Hi,
I install Joplin via Obtainium and thus use the APK accesible via Installation | Joplin. But it seems to be quite outdated. Why is that?
In addition, could you please post the sha256 sign hash somewhere so I can verify it after installation?
Thank you a lot.
The APK is signed so you don't need a hash
How so? I'd like to verify the signature. I need either your public key or the SHA-256 certificate fingerprint, don't I?
And the issue with the outdated APK?
Thank you.
Hi,
I really appreciate your first quick response. But it didn't answer all the questions. Can I ask you to answer the remaining ones?
Thank you.
Joplin have a code-signing certificate from a Certificate Authority. This means that when the app is packaged the package contains an embedded cryptographic signature. The OS checks the validity of this signature upon installation. If someone alters the package or it has been corrupted during download the check will fail and the OS will alert the user to that fact. So the checking is automatic and requires no action from the user. Code signing works with MacOS, Windows, Android and IOS. It is only the Linux AppImage that cannot use code signing certificates and so that one has a published SHA512 checksum to enable the user to undertake a manual integrity check.
You are confusing the desktop and Android apps.
As of today the latest desktop (Windows / MacOS / Linux) release version is 3.1.24. The latest desktop pre-release (beta / release candidate) version is 3.2.4 (See Joplin Releases)
As of today the latest Android release version is 3.1.7. The latest Android pre-release (beta / release candidate) version is 3.2.3 (See Joplin-Android Releases)
People have asked for a hash before, but personally I notice people seem to value the hash too highly.
The hash by itself only confirms the checksum of the package. How can you trust the hash itself? It needs another file that verifies the hash of the hash. But then how do you trust this recursion?
The answer is the key signature mentioned above; the apk contains both the hash of itself, but also a cryptographically signed proof that the hash is correct as per Laurent/Joplin. Android can see this natively and would pick up if the APK you downloaded doesn't come from the same source as the first and respond by refusing to install the package.
Which means as long as you validate the first install you'd be fine; and the ideal way of doing that is with Android's apksigner from Android Studio
apksigner verify [options] app-name.apk
Thank you for the explanation. I understand that the OS verifies the integrity of the APK during installation. However, I’d like to ensure that the APK I’m installing comes directly from the official Joplin developers and has not been tampered with.

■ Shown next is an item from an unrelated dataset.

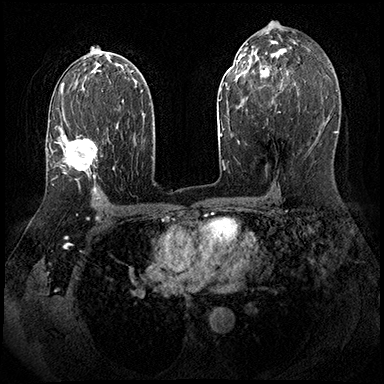
Breast MRI (dynamic contrast-enhanced), one axial slice; position 110 of 143 along the scan axis; dynamic contrast-enhanced series, time point 2 of 8 at this slice position (early post-contrast); 3 T; TE 2.3 ms, TR 4.4 ms; 1 mm slice thickness; 384 × 384 image matrix, field of view 360 × 360 mm. Female patient.
Annotated regions visible in this slice (semi-automatic segmentation, software-assisted and operator-edited):
- enhancing-tissue mask used for the functional tumour volume (all voxels passing the contrast-enhancement thresholds inside the analysis volume; usually the tumour): bounding box [x1, y1, x2, y2] px = [57, 106, 109, 189]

To do this, I need the SHA-256 fingerprint of the signing certificate (not the hash of the entire APK). This fingerprint allows me to verify that the APK signature matches the one officially provided by Joplin. Tools like AppVerifier on GrapheneOS rely on this information to cross-check the signature and ensure the APK's authenticity.
Would you be able to share the SHA-256 certificate fingerprint? This is a common request among security-focused users who install APKs manually.
Thank you again!
Thank you for the clarification, and I apologize for causing confusion on this point.
That said, I just wanted to note that the version available on the Google Play Store is already listed as 3.1.8, which seems a bit odd. I have no idea where they pulled that version from, as it doesn’t match what’s published on GitHub.
Thanks again for your patience and for helping me understand this better!
Thank you for your response. I appreciate the explanation, but I believe we’re slightly talking past each other here.
I understand the limitations of hashes, as I already mentioned in my previous reply. My focus isn’t on verifying the hash of the APK itself but rather on confirming the SHA-256 fingerprint of the signing certificate. Having this fingerprint allows me to cross-verify that the APK was indeed signed by the official Joplin developers.
You’re absolutely right that apksigner can be used to validate the signature, but that requires access to a terminal (e.g., via Termux on GrapheneOS) and running manual verification commands. While this works, it’s far less convenient compared to simply using a tool like AppVerifier on GrapheneOS, where I can quickly check the signature against a known certificate fingerprint.
Ah, so you mean you want the signing public key's fingerprint to be displayed somewhere; so you can prove that app.joplin from Laurent22 isn't app.joplin from Evil66 (Laurent22)?
I'd imagine that doesn't change too often and it makes sense for what you're needing it for, I'm not sure they are published publically (aside from however Google Play cross-signs them), so you could technically grab them from the current release and compare it over time; but all the better if they were publically available anyway (since they'd be signed and version controlled in Github!)
As a one off quick thing to have public I think it probably makes sense to have somewhere, the downloads page or FAQ would be ideal. The key shouldn't change across revisions so isn't really a "release artifact" per github, but it wouldn't be wrong per se to just have it there.